• EXERCISE DESCRIPTION
Please write out the line containing "index dip: (894, 670)" and each line after it through the end of the data, exactly, and nothing else.
====== RECORDED DATA
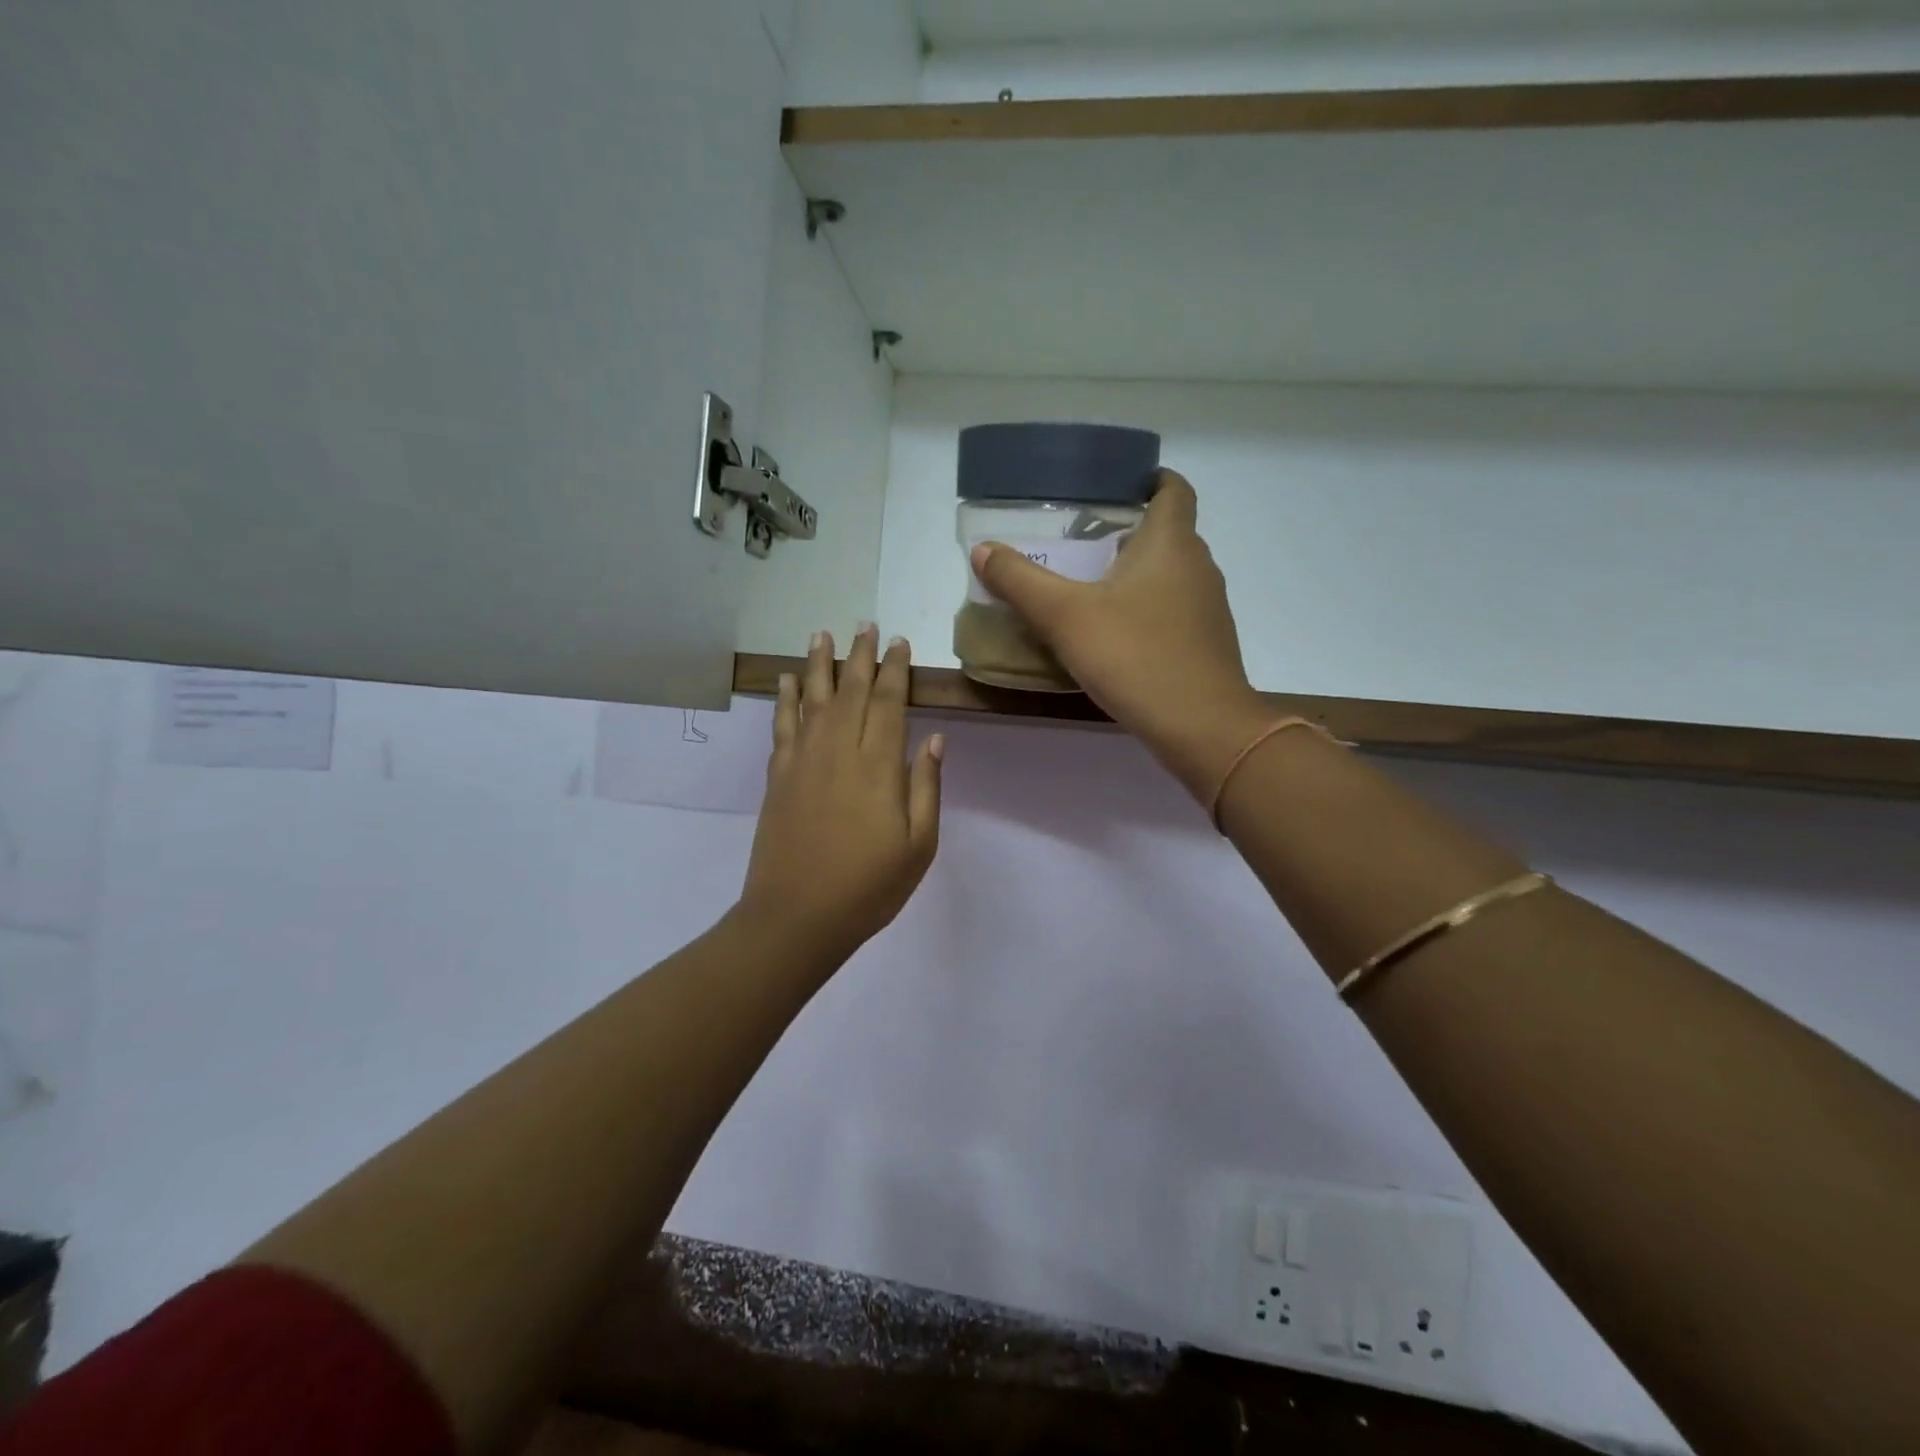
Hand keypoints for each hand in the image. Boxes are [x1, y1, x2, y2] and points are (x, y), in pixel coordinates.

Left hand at [736, 626, 943, 966]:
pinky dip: (785, 699)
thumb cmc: (868, 887)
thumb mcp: (918, 846)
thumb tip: (932, 739)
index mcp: (878, 767)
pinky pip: (782, 726)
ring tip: (822, 634)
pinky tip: (787, 681)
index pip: (888, 703)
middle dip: (859, 656)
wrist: (797, 916)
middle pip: (850, 691)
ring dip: (819, 664)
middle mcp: (839, 752)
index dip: (894, 670)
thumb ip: (926, 788)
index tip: (898, 643)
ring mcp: (803, 762)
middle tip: (865, 625)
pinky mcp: (778, 777)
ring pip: (813, 699)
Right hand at [971, 471, 1269, 800]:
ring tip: (1090, 589)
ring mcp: (1208, 608)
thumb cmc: (1135, 656)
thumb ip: (1020, 581)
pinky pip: (1175, 612)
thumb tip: (983, 549)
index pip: (1173, 489)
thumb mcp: (1065, 616)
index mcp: (1170, 542)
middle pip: (1167, 533)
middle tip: (1081, 543)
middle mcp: (1198, 566)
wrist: (1201, 726)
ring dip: (1136, 574)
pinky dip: (1147, 611)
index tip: (1115, 488)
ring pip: (1171, 575)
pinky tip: (1116, 636)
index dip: (1149, 480)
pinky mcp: (1207, 644)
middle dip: (1128, 531)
============
• TASK RESPONSE
index dip: (894, 670)
thumb ip: (926, 788)
index tip: (898, 643)
ring mcp: (803, 762)
middle tip: (865, 625)
pinky mcp: (778, 777)
ring pip: (813, 699)
Right hand at [971, 471, 1269, 800]:
ring tip: (1090, 589)
ring mcp: (1208, 608)
thumb cmc: (1135, 656)
thumb ip: (1020, 581)
pinky pip: (1175, 612)
thumb tip: (983, 549)
index pip: (1173, 489)
thumb mcp: (1065, 616)
index mcp: (1170, 542)
middle pip: (1167, 533)
middle tip: (1081, 543)
middle mcp: (1198, 566)
wrist: (1201, 726)
ring dip: (1136, 574)
pinky dip: (1147, 611)
index tip: (1115, 488)
ring pip: (1171, 575)
pinky tip: (1116, 636)
index dip: (1149, 480)
pinky mcp: (1207, 644)
middle dip: (1128, 531)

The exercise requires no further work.